### Описание задания
Допишите текст о Чернобыле 1986 года, продолжив его сразу после последней фразы.

### Текст задания
+ + +

В этот день в Киеве стартовала «Велогонка мира» — скромный социалистический вариант суперпрестижной, но капиталистической «Тур де Франс». Спортсмены из капстран после аварии на ЧАЭС стали массово отказываться от поездки в Украину. Если в 1985-м было 129 участников «Велогонки мира», то в год Чернобыля — всего 64. Чешский велогонщик Йозеф Регец: «О случившимся в Чернобыле я узнал от коллег, которые гонялись на «Джиро д’Италия». Спортсмены других стран отказались ехать в Киев. Мы — не могли. Этим бы поставили крест на карьере. Было страшно. В Киеве также никакой информации, только мало людей на улицах... Как теперь здоровье? Насколько мне известно из общения с участниками той велогонки, ни у кого серьезных проблем нет». Киевлянин Леонид Чернов: «Мы с друзьями сидели в ресторане, лечились красным вином. И мимо нас кружили велосипедисты — участники «Велогонки мира». И тут начал моросить дождь. Радиационный, видимо. Мы сидели под навесом — нам было все равно, а гонщики начали хватать свои велосипеды и прятаться по соседним подъездам!».
ОСЕНЬ 1986
«ЛЮДИ СТРОИЛИ САРКОФАГ, НЕ ПРЯЧАСЬ В БУНКЕР»
Анатолий Кудряшов — инженер-атомщик по образованию, в Чернобыль прибыл в командировку из России, а потом так и остался в Украине: «Я прекрасно знал, что такое радиация: еще в университете на практике нам показывали, как облучение действует на кролика: несколько минут — и от него осталось розоватое желе и обрывки шкурки. С осени 1986-го я работал замначальника отдела оборудования ЧАЭС, позже — начальником железнодорожного цеха в зоне отчуждения. Грузы для строения саркофага нужно было подвозить под самые стены реактора, а там еще фонило прилично. Машинисты тепловозов управляли техникой из бункера. На платформе стояла будочка, оббитая свинцом, с ма-а-леньким окошечком со спецстеклом, которое не пропускает радиацию. Так вот, ударили морозы — стали топить, окошко запотевало, ничего не видно. Тележки раз за разом падали с рельс, нужно выходить, все поправлять, возвращаться снова в бункер. Так рабочие плюнули на осторожность и руководили с улицы, мол, бог с ней, с радиацией — главное побыстрее сделать работу, пусть и ценой здоровья».

+ + +

(Сохранённые записи)
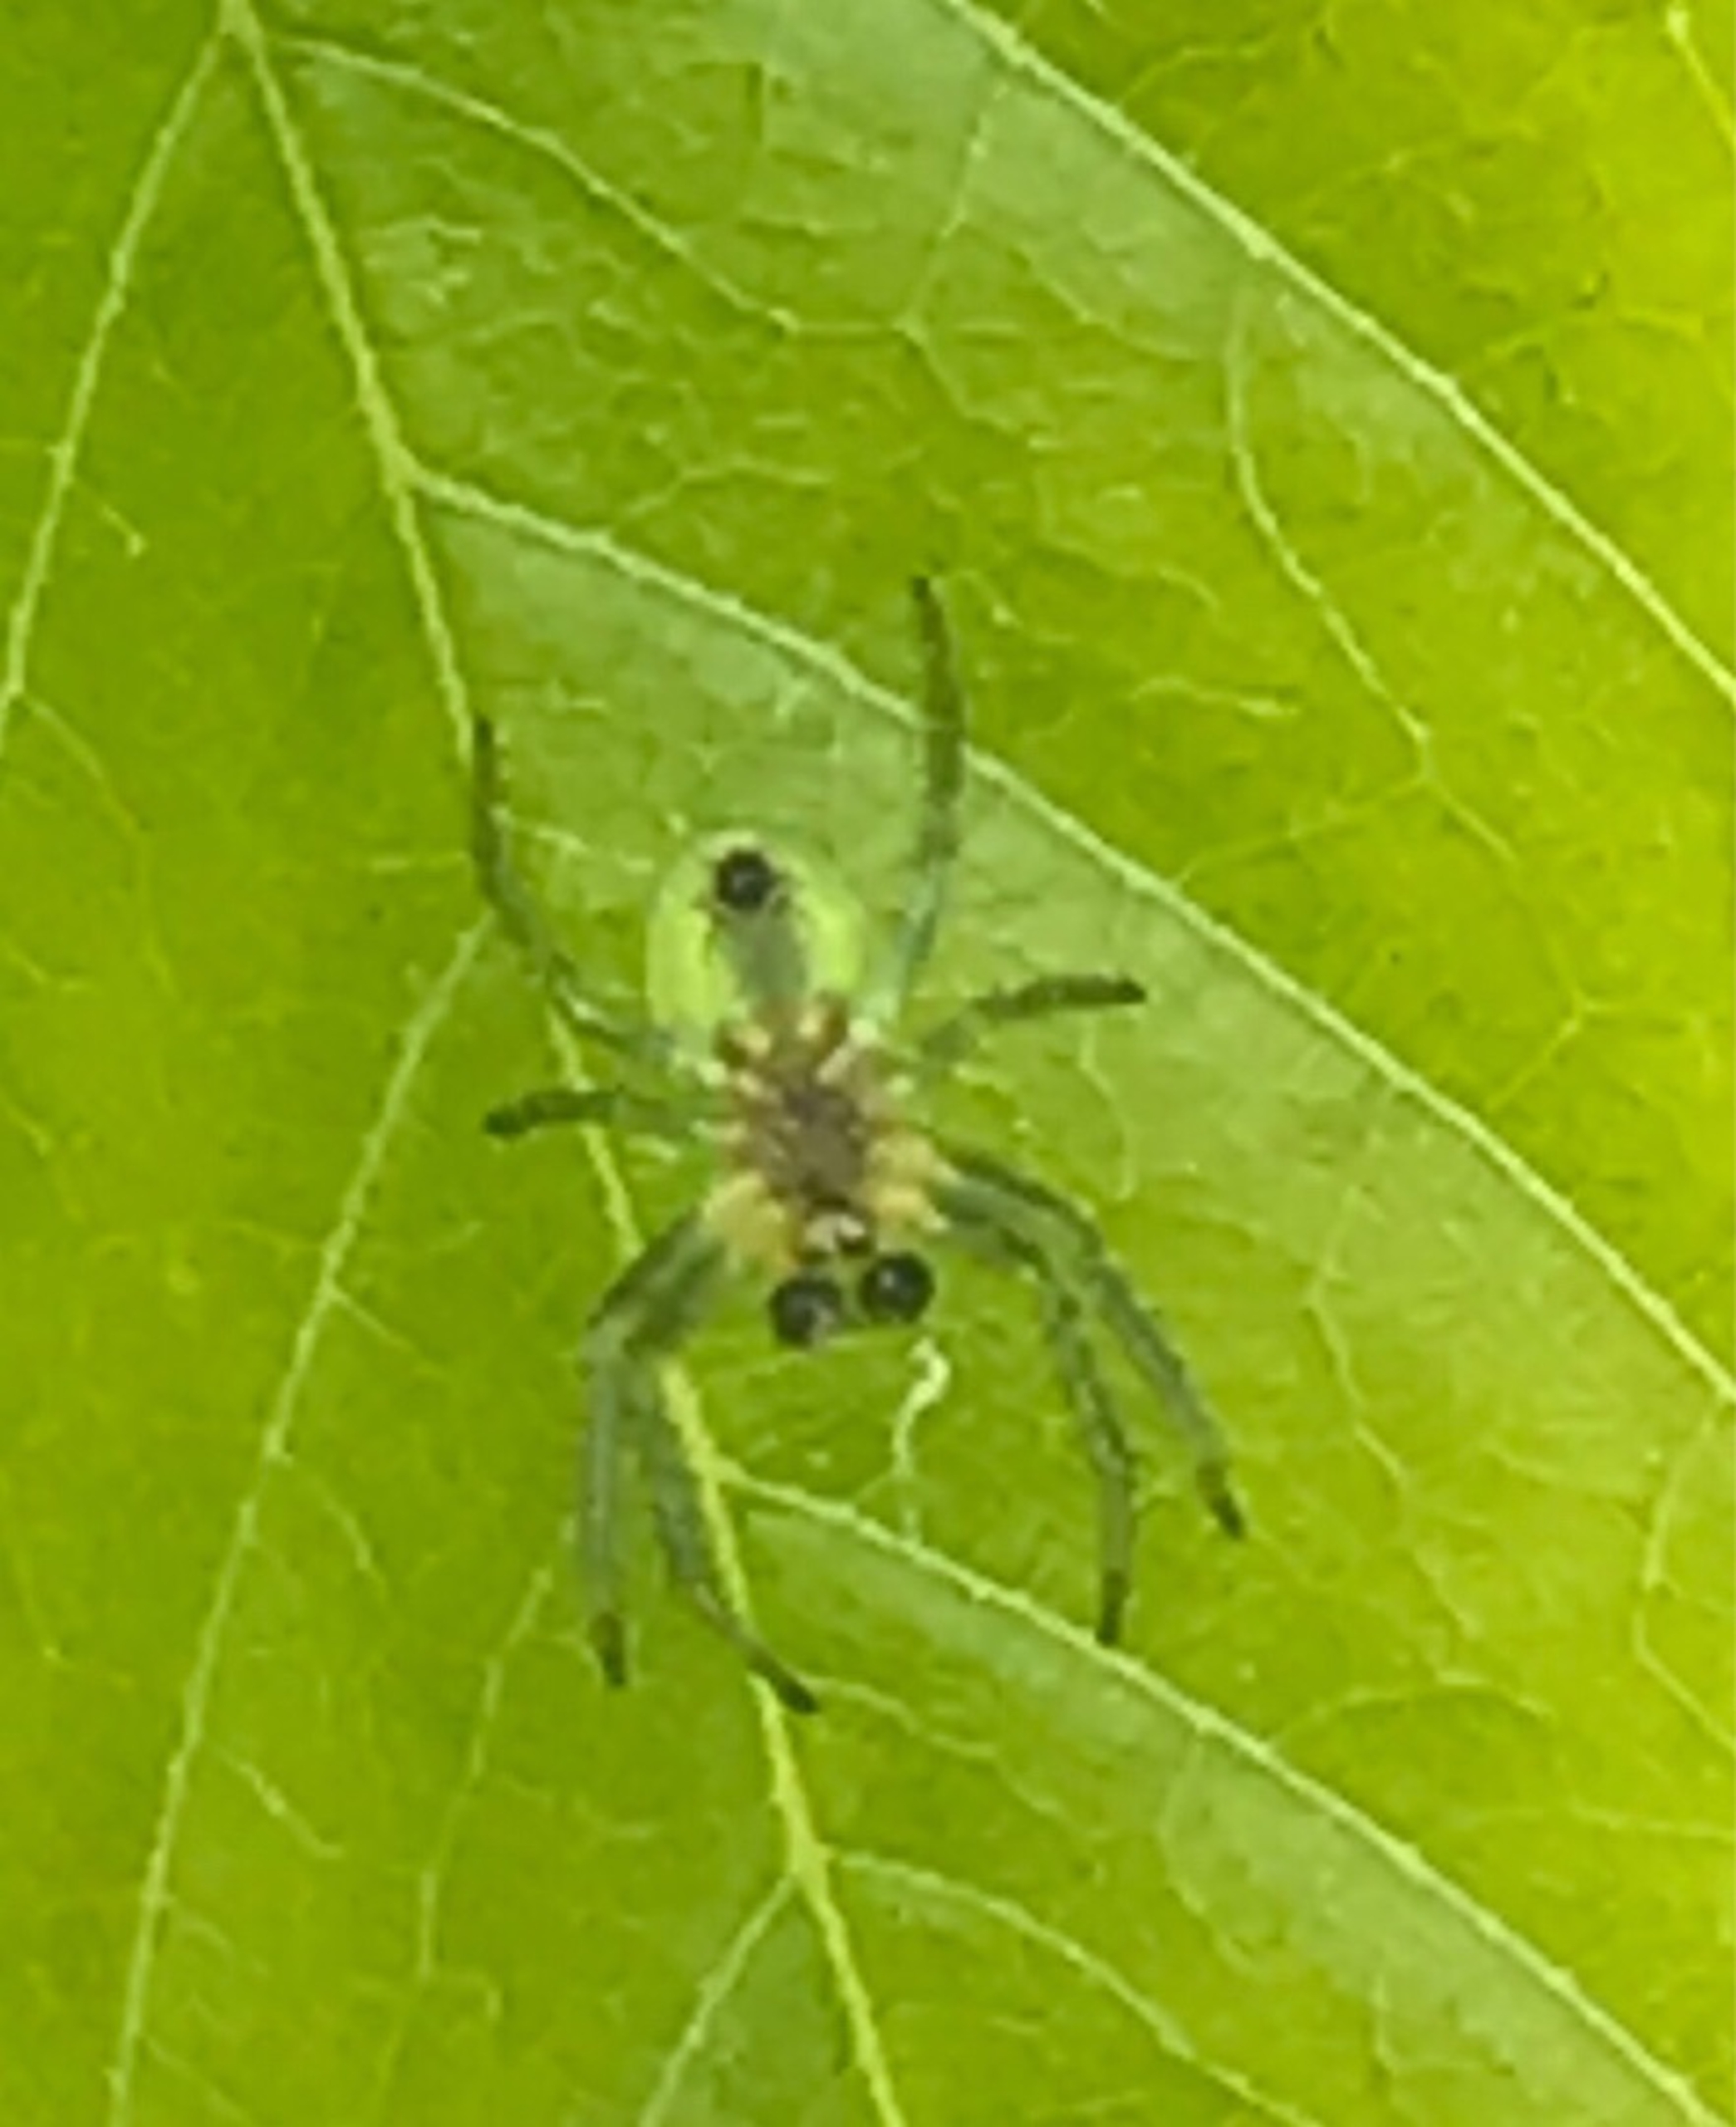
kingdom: Animalia
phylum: Arthropoda
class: Arachnida
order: Araneae
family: Araneidae
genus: Araniella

+ + +

### Ответ к заданию
БАЙКИ: КИЕВЛЯНЕ-ЭКСТРАСЕНСЫ И КОЛБАСА ОТ КВАРТИРАНТОВ
Авария — аварией, но украинцы вспоминают и веселые истории того времени. У Елены Рудык из пгт Немешаево из-за радиации в дефицитное время на столе появились колбаса, масло, кофе и даже икра: «К нам поселили семью припятчан. Жили они в летней кухне. Так они для нас продукты покупали, которые в городке продавали исключительно «чернобыльцам» (мы могли в местных магазинах купить лишь перец, соль и спички: на прилавках — шаром покати)!»
Киевлянин Андрей Чернов, которому в 1986 году было 10 лет, вспоминает, как он со сверстниками шутил над москвичами: «Я с родителями уехал в Москву к родственникам. И во дворе рассказывал изумленным москвичам, что радиация в организме киевлянина настолько велика, что ко лбу прилипают любые предметы! Для примера брал пятикопеечную монету, и она действительно липла к мокрому лбу. Москвичи были в восторге, но держались подальше».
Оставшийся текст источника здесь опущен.